About Zoom Developers, which is also handled by Raman, he said banks have attached properties worth around Rs 85 crore but managed to sell only one property for Rs 11 crore.

P K Malhotra, deputy managing director of the stressed assets division at State Bank of India, admits that poor economic activity has hindered the sale of industrial properties of big loan defaulters. “Sometimes there are no bidders. So instead of sporadic auctions, SBI has decided to conduct only mega auctions in the second week of the last month of every quarter,” said Malhotra.

To sweeten the deal for buyers, SBI is planning to include details of infrastructure in and around a seized property put up for auction.
Another senior banker who did not want to be named says buyers are not willing to shell out money even though banks have reduced the asking price by 10 per cent in each subsequent auction of the same property.

However, as the banker pointed out, “discounts can be given till a point. Otherwise we will be accused of selling the property cheap by the defaulting borrower”.

There are other hurdles too. For instance, in the case of big units which have defaulted on loan repayment, a consortium of banks is involved and a decision to sell the seized assets needs to be approved by it, which takes time. In the absence of a clear bankruptcy law, it is usual for borrowers to get a stay on the sale. In this year’s budget, the government announced that it would introduce a modern bankruptcy law.

Then again, banks sell these properties on a “as is where is and whatever is basis”, which means that the buyer has to deal with problems such as encroachers or getting an approval from the state industrial corporation.

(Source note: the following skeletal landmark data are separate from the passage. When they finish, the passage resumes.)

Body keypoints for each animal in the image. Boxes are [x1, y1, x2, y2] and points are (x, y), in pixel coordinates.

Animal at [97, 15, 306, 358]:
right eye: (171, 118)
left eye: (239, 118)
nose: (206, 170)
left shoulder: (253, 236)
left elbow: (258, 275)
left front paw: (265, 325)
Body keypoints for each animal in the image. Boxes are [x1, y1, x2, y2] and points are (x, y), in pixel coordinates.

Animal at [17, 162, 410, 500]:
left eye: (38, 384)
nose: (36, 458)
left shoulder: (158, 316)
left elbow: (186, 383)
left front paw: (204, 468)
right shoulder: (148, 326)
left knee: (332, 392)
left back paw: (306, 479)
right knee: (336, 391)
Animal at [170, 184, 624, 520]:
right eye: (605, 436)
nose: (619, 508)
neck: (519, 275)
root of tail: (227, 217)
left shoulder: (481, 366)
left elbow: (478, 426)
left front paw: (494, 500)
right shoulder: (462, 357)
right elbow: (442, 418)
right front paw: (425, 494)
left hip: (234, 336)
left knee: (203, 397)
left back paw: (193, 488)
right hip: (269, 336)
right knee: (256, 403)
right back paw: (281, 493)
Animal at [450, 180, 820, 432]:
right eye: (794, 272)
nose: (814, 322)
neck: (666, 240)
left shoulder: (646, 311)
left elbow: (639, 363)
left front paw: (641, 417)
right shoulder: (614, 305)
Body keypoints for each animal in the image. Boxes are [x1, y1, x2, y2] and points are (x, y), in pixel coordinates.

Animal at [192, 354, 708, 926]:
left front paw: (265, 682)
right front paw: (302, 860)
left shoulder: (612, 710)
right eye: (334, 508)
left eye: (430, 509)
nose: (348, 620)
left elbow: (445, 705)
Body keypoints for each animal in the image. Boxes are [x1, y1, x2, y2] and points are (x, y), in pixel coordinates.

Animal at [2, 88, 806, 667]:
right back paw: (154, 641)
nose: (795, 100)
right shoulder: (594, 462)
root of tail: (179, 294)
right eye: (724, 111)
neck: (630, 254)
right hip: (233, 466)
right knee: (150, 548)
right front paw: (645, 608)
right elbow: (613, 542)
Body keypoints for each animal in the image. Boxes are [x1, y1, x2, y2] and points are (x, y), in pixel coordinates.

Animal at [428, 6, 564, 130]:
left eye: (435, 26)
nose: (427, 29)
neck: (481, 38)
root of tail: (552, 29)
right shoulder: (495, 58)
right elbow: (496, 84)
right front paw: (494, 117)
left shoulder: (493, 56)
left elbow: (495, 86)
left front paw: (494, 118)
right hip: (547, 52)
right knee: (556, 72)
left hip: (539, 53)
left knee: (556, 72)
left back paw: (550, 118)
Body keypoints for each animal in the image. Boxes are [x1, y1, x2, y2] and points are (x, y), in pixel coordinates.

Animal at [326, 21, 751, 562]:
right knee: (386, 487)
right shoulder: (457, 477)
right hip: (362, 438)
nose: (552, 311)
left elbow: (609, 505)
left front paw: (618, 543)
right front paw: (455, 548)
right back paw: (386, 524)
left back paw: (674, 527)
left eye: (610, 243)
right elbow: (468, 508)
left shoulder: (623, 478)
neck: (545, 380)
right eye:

“The problem with Zoom’s Mumbai and Indore properties is that they are encroached,” said Raman of Abraham Enforcement and Recovery Services. “Similarly another property of Zoom in Mumbai is a building which has been given on rent and the tenants have moved the DRT (Debt Recovery Tribunal) and obtained a stay on the sale of the building.”

Another recovery agent who didn’t want to be named says another big problem in buying land auctioned by banks is that there are no cash transactions. “There is no scope of using black money,” he said.

BANKS’ BURDEN
1.  Seized assets of at least five big defaulters have had no takers for a year.

2. Buyers stay away despite price cut by 10 pc in each subsequent auction.

3. In March 2015, outstanding bad loans amounted to around Rs 3 lakh crore.

4. Restructured assets of banks are now close to Rs 4 lakh crore.

5. Loan growth in past year was at a multi-year low at below 10 per cent.